_Exercise prompt_
Down to the last line, retype each line of the entries exactly, starting with the one that contains "žebrovaném úpletu, štítek".

_Listed entries_
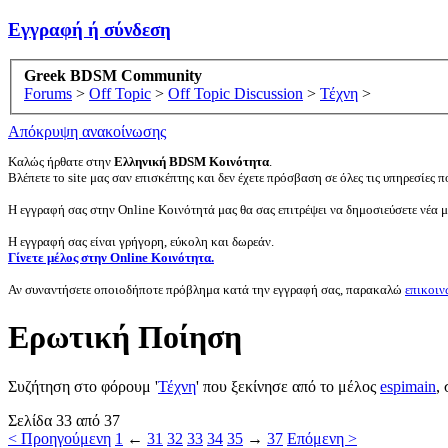
Εγγραφή ή σύνδεση
Greek BDSM Community
Forums
>
Off Topic
>
Off Topic Discussion
>
Τέχνη
>
Απόκρυψη ανακοίνωσης
Καλώς ήρθατε στην
Ελληνική BDSM Κοινότητα
.
Βλέπετε το site μας σαν επισκέπτης και δεν έχετε πρόσβαση σε όλες τις υπηρεσίες πο
Η εγγραφή σας στην Online Κοινότητά μας θα σας επιτρέψει να δημοσιεύσετε νέα 
Η εγγραφή σας είναι γρήγορη, εύκολη και δωρεάν.
Γίνετε μέλος στην Online Κοινότητα.
Αν συναντήσετε οποιοδήποτε πρόβλημα κατά την εγγραφή σας, παρακαλώ
επικοιν
Ερωτική Ποίηση
Συζήτηση στο φόρουμ '
Τέχνη
' που ξεκίνησε από το μέλος
espimain
,
Σελίδα 33 από 37
< Προηγούμενη
1
←
31
32
33
34
35
→
37
Επόμενη >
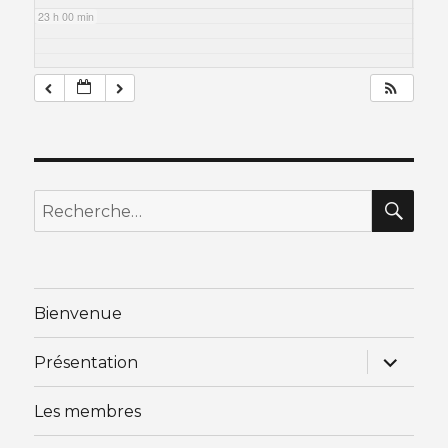
23 h 00 min
RE
Recherche
pour
:
Bienvenue
ouvrir
Présentation
le
sous-
menu
Les membres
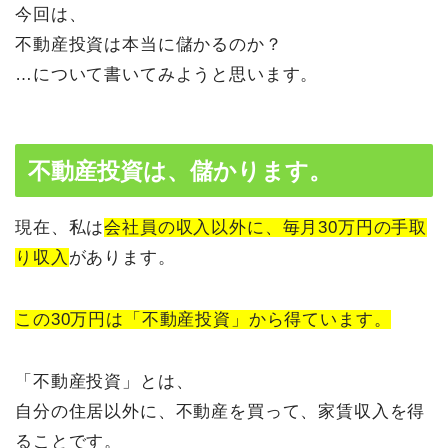
今回は、
不動産投資は本当に儲かるのか？
…について書いてみようと思います。
不動産投資は、儲かります。
現在、私は
会社員の収入以外に、毎月30万円の手取
り収入
があります。
この30万円は「不動産投資」から得ています。
「不動産投資」とは、
自分の住居以外に、不動産を買って、家賃収入を得
ることです。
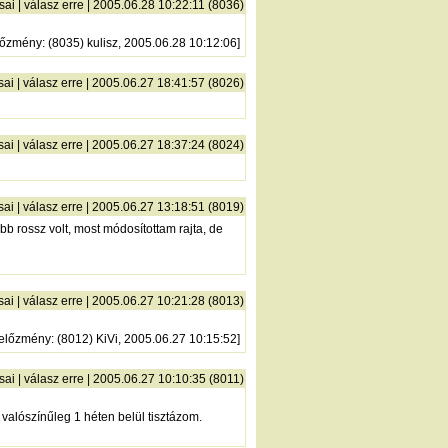
sai
|
válasz erre
| 2005.06.28 10:22:11 (8036)
lőzmény
: (8035) kulisz, 2005.06.28 10:12:06]
sai
|
válasz erre
| 2005.06.27 18:41:57 (8026)
sai
|
válasz erre
| 2005.06.27 18:37:24 (8024)
sai
|
válasz erre
| 2005.06.27 13:18:51 (8019)
bb rossz volt, most módosítottam rajta, de
sai
|
válasz erre
| 2005.06.27 10:21:28 (8013)
előzmény
: (8012) KiVi, 2005.06.27 10:15:52]
sai
|
válasz erre
| 2005.06.27 10:10:35 (8011)
 valószínűleg 1 héten belül tisztázom.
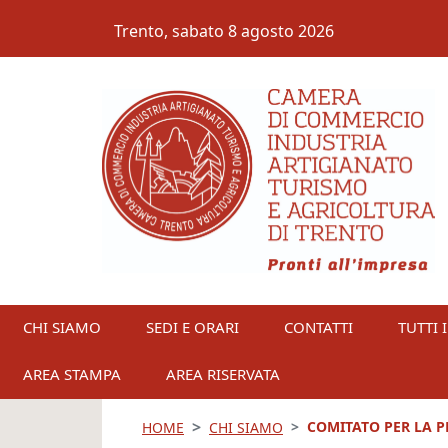
Salta al contenuto principale
Trento,
sabato 8 agosto 2026
CHI SIAMO
SEDI E ORARI
CONTATTI
TUTTI I
AREA STAMPA
AREA RISERVATA
COMITATO PER LA 
HOME
CHI SIAMO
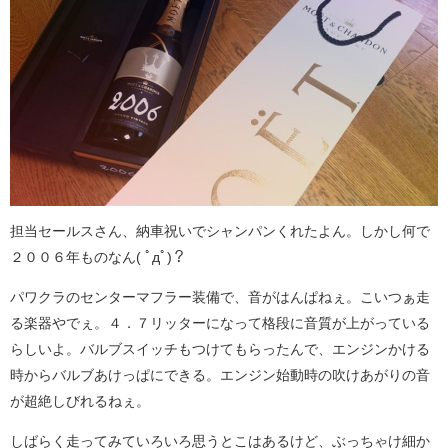
担当セールスさん、納車祝いでシャンパンくれたよん。しかし何で
２００６年ものなん( ﾟдﾟ)？
パワクラのセンターマフラー装備で、音がはんぱねぇ。こいつぁ走
る楽器やでぇ。４．７リッターになって格段に音質が上がっている
らしいよ。バルブスイッチもつけてもらったんで、エンジンかける
時からバルブあけっぱにできる。エンジン始動時の吹けあがりの音
が超絶しびれるねぇ。
しばらく走ってみていろいろ思うとこはあるけど、ぶっちゃけ細か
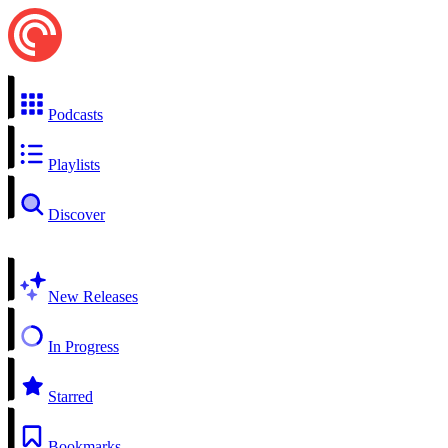
Podcasts
Playlists
Discover
New Releases
In Progress
Starred
Bookmarks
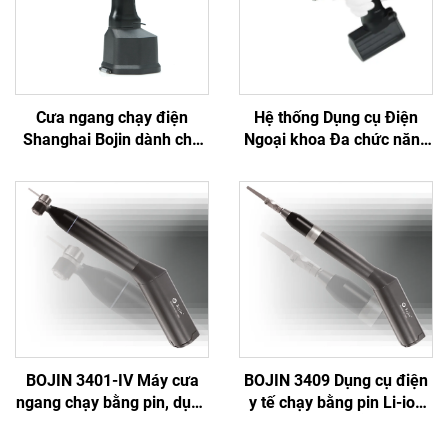
Cưa ngang chạy điện
Hệ thống Dụng cụ Điện
Shanghai Bojin dành cho
Ngoại khoa Đa chức năng
phẫu thuật chỉnh hình chấn
Bojin BJ6600, Máy khoan
thương khớp Hệ thống
phẫu thuật tích hợp Tất cả
5501 Hệ thống 5000
trong một, Máy vặn vít
dùng trong Phẫu thuật
Chấn thương & Khớp
BOJIN 3401-IV Máy cưa
BOJIN 3409 Dụng cụ điện
ngang chạy bằng pin, dụng
y tế chạy bằng pin Li-ion
cụ điện y tế dạng bút
dùng trong phẫu thuật
khoan dùng trong phẫu
hàm mặt, tay, chân, thần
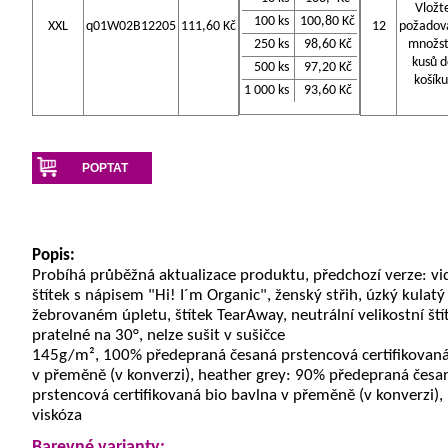
Vložt
100 ks
100,80 Kč
XXL
q01W02B12205
111,60 Kč
12
požadov
250 ks
98,60 Kč
množst
kusů d
500 ks
97,20 Kč
košíku
1 000 ks
93,60 Kč
POPTAT
Popis:
Probíhá průběžná aktualizace produktu, předchozí verze: vi
štítek s nápisem "Hi! I´m Organic", ženský střih, úzký kulatý
žebrovaném úpletu, štítek TearAway, neutrální velikostní ští
pratelné na 30°, nelze sušit v sušičce
145g/m², 100% předepraná česaná prstencová certifikovaná
v přeměně (v konverzi), heather grey: 90% předepraná česa
prstencová certifikovaná bio bavlna v přeměně (v konverzi)
viskóza
Barevné varianty:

_Answer for this exercise_
žebrovaném úpletu, štítek TearAway, neutrální velikostní ští
pratelné na 30°, nelze sušit v sušičce
145g/m², 100% předepraná česaná prstencová certifikovaná
v přeměně (v konverzi), heather grey: 90% předepraná česa
prstencová certifikovaná bio bavlna v přeměně (v konverzi)
viskóza
Barevné varianty:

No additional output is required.